▶ TASK DETAILS
Each line of the material holding the word "airfryer" must be identified and copied.

------------------------------------

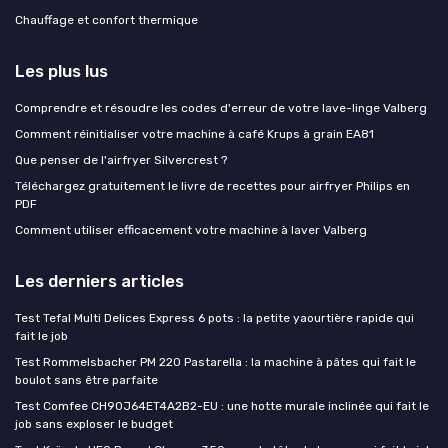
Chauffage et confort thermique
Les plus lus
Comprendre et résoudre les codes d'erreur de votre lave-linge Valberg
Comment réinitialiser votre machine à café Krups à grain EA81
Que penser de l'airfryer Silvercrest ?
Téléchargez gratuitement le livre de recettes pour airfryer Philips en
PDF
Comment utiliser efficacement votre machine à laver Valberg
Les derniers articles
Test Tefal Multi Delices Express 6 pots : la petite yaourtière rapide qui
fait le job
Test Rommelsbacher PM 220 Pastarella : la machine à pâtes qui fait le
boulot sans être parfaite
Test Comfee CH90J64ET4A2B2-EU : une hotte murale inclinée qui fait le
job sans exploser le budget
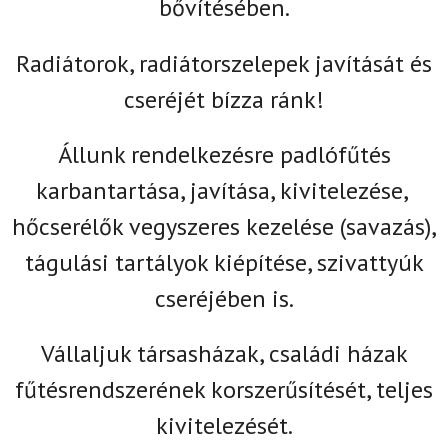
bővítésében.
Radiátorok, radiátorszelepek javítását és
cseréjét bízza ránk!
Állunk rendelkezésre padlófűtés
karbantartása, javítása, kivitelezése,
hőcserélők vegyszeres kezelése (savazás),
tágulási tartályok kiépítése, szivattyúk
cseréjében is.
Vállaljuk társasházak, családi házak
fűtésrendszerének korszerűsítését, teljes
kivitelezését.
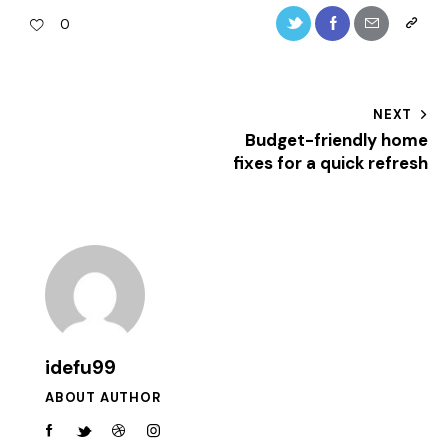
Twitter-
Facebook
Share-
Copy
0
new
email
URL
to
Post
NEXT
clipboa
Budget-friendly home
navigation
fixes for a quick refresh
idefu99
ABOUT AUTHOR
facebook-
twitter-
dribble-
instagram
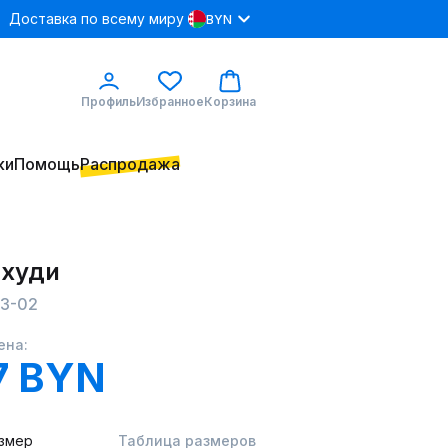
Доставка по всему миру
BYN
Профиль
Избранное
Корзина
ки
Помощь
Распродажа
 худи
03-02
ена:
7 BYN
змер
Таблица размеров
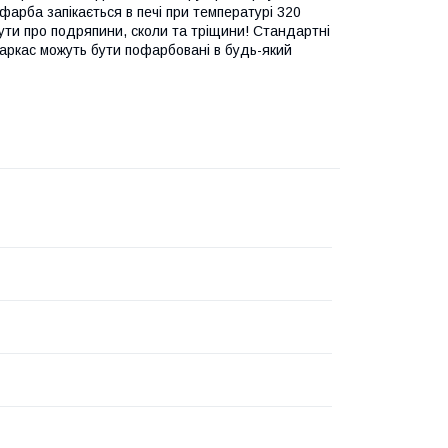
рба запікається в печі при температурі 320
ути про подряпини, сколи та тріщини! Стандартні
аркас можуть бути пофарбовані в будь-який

------------------------------------

▶ ANSWER TO THIS PROBLEM
Que penser de l'airfryer Silvercrest ?
Téléchargez gratuitement le livre de recettes pour airfryer Philips en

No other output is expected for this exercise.